● YOUR GOAL:
Pick out each line below that contains the word "output", and copy those lines in full.

◇ ◇ ◇ ◇

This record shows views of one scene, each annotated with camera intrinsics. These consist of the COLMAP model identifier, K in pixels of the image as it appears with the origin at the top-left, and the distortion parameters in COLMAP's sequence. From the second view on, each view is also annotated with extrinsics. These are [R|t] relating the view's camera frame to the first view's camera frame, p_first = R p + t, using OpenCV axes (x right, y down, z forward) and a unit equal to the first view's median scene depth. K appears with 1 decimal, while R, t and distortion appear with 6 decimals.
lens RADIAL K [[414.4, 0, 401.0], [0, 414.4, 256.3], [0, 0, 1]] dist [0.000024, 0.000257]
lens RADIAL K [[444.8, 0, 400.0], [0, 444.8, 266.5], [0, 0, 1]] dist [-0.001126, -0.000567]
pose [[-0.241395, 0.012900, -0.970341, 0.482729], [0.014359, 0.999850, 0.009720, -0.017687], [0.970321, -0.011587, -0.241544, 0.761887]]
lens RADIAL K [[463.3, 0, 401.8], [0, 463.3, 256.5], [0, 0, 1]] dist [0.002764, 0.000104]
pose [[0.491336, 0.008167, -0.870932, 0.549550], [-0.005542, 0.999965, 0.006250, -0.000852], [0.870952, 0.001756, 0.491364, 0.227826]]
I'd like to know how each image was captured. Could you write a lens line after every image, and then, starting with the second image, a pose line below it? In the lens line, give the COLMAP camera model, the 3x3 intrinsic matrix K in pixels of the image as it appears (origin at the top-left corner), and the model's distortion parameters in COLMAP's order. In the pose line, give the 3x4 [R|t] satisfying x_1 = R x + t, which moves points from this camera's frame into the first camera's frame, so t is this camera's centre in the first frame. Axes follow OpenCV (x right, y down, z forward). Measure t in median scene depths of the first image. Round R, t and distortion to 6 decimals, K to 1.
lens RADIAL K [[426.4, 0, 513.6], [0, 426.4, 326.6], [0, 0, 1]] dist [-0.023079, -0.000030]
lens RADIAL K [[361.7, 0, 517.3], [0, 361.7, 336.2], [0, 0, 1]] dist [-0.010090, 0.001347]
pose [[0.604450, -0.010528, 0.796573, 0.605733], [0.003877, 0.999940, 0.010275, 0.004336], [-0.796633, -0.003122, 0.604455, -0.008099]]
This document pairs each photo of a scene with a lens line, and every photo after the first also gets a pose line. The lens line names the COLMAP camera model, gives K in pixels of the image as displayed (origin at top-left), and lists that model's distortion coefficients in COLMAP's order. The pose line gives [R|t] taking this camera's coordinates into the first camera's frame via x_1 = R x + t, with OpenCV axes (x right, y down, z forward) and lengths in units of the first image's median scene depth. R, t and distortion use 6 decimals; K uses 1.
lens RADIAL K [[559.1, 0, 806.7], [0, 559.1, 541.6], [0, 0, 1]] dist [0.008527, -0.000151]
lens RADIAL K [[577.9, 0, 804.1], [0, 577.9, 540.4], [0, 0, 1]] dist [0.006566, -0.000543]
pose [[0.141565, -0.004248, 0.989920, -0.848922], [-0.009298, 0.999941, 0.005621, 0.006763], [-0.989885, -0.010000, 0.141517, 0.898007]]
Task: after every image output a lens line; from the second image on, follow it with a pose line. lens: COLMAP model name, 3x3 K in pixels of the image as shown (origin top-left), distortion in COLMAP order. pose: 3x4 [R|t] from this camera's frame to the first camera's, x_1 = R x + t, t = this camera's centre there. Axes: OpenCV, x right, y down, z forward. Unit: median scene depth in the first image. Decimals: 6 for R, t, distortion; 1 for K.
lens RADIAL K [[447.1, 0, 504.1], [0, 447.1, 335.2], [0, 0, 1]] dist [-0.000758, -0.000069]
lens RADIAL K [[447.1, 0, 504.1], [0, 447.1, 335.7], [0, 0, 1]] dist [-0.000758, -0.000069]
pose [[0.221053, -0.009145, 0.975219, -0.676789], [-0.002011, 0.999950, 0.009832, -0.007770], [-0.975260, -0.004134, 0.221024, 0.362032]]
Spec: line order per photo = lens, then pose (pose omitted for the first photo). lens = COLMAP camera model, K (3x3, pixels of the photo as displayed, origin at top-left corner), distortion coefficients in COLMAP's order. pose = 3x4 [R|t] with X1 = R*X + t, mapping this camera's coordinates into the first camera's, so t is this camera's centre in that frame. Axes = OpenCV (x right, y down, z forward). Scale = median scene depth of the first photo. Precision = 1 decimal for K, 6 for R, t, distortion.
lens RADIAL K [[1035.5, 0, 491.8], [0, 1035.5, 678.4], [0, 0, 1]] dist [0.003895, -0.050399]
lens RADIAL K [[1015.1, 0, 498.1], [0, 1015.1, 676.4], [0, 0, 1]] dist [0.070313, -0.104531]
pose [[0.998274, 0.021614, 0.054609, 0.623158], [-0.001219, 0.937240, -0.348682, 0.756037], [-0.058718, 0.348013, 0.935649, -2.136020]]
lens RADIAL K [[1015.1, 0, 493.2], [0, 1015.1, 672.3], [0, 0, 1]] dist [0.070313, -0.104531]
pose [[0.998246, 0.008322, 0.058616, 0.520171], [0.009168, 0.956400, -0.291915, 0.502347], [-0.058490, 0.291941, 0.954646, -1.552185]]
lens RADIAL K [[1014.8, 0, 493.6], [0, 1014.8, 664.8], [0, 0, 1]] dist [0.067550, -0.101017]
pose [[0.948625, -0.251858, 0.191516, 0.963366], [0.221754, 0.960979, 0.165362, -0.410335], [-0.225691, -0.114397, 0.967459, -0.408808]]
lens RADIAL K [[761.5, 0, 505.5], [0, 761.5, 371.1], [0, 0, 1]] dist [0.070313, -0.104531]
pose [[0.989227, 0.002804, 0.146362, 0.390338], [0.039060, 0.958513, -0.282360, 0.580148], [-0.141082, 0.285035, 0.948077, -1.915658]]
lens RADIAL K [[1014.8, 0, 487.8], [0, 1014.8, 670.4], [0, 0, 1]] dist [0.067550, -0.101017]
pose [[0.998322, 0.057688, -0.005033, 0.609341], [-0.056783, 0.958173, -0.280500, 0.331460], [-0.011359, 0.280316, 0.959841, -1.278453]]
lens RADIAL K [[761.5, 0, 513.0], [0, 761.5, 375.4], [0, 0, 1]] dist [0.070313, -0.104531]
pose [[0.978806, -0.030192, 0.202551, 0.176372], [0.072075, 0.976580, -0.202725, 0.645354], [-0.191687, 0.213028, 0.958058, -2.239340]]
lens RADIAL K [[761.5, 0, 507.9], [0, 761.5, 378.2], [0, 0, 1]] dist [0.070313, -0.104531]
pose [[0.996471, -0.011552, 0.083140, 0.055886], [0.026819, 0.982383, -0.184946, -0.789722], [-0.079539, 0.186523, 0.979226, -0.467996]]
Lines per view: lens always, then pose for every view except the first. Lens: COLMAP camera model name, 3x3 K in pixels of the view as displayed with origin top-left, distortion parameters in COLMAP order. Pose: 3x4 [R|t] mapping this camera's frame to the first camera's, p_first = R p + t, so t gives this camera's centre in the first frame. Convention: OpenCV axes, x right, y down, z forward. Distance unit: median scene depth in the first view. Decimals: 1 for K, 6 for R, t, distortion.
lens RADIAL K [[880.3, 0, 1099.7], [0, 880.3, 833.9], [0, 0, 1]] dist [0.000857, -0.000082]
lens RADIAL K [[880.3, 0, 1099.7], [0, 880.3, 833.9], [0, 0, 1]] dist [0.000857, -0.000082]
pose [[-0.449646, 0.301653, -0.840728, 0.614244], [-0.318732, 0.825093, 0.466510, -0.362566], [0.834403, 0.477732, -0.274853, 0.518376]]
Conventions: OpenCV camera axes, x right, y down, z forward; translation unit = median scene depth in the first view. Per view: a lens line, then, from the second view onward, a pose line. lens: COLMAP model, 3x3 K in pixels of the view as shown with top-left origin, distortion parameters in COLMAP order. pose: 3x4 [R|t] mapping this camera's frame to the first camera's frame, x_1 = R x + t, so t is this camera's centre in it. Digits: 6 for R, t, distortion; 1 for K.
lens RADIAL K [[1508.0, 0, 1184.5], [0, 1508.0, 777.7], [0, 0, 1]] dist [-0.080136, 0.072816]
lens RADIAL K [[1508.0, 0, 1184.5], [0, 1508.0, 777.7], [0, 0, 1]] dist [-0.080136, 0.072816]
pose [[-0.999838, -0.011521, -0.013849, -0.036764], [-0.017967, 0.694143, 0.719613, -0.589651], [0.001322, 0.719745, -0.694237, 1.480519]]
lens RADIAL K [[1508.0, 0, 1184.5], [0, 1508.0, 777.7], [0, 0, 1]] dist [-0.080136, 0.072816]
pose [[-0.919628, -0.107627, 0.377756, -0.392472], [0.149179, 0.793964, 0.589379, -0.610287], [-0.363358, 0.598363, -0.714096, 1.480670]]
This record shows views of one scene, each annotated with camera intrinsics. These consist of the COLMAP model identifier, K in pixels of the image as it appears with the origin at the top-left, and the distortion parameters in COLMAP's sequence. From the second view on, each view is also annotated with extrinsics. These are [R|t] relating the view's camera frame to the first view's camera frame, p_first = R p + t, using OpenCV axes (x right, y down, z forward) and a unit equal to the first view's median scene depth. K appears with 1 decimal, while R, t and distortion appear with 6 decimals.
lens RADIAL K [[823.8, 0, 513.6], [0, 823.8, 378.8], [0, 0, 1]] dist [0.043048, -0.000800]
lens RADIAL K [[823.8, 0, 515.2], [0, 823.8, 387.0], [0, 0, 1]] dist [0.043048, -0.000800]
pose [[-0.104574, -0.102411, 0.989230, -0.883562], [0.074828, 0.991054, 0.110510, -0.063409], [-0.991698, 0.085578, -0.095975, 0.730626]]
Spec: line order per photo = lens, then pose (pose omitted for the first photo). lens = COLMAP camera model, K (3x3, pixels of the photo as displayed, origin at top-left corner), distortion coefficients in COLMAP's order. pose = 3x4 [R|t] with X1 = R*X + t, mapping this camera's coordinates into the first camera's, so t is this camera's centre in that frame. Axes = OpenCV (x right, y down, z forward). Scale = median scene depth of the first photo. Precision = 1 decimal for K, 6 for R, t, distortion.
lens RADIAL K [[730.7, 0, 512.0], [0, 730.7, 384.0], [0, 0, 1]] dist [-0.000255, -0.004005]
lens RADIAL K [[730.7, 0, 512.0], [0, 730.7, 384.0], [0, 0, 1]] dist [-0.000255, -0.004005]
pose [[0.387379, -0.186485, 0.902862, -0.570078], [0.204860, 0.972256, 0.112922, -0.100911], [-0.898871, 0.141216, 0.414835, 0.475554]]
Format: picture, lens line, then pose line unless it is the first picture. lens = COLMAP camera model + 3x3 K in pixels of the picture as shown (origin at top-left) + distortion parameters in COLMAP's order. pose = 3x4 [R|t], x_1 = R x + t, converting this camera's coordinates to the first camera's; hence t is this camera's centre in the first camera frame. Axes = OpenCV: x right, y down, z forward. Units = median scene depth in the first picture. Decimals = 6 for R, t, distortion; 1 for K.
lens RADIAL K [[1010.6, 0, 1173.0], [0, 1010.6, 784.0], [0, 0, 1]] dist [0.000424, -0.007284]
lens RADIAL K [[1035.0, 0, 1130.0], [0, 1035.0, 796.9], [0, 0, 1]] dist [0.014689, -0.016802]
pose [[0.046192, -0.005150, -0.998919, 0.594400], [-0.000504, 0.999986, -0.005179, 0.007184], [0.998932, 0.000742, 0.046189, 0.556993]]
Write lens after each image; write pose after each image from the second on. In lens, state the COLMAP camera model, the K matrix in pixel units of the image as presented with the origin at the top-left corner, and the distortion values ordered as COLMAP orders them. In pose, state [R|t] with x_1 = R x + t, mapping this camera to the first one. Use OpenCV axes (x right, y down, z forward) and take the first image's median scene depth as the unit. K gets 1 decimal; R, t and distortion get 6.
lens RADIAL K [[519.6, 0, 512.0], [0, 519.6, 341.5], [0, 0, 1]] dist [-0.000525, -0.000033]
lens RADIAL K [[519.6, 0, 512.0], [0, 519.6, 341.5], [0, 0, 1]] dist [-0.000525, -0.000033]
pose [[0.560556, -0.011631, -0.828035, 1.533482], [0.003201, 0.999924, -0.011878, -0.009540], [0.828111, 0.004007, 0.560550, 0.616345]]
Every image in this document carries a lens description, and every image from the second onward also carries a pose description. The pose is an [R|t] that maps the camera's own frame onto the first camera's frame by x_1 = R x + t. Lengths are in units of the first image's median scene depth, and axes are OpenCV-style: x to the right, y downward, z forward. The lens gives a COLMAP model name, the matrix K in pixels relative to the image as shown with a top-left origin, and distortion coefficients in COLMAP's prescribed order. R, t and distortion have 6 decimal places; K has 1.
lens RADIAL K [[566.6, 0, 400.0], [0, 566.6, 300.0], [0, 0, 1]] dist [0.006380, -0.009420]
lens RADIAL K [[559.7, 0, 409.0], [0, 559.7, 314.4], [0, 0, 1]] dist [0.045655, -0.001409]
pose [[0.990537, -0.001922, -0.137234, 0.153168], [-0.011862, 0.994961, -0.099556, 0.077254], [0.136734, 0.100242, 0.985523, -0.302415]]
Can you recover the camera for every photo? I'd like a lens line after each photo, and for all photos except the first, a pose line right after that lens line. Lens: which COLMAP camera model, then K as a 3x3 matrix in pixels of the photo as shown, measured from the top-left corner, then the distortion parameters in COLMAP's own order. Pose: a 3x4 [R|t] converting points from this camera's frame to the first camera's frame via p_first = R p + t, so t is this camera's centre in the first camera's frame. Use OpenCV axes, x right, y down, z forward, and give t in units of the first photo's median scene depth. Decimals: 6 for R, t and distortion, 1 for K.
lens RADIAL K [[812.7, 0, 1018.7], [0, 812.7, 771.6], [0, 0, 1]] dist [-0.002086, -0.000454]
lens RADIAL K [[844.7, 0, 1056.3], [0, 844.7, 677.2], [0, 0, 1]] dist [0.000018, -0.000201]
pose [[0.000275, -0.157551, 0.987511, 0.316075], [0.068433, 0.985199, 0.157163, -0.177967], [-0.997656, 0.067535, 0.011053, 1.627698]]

◇ ◇ ◇ ◇

● SOLUTION:
Task: after every image output a lens line; from the second image on, follow it with a pose line. lens: COLMAP model name, 3x3 K in pixels of the image as shown (origin top-left), distortion in COLMAP order. pose: 3x4 [R|t] from this camera's frame to the first camera's, x_1 = R x + t, t = this camera's centre there. Axes: OpenCV, x right, y down, z forward. Unit: median scene depth in the first image. Decimals: 6 for R, t, distortion; 1 for K.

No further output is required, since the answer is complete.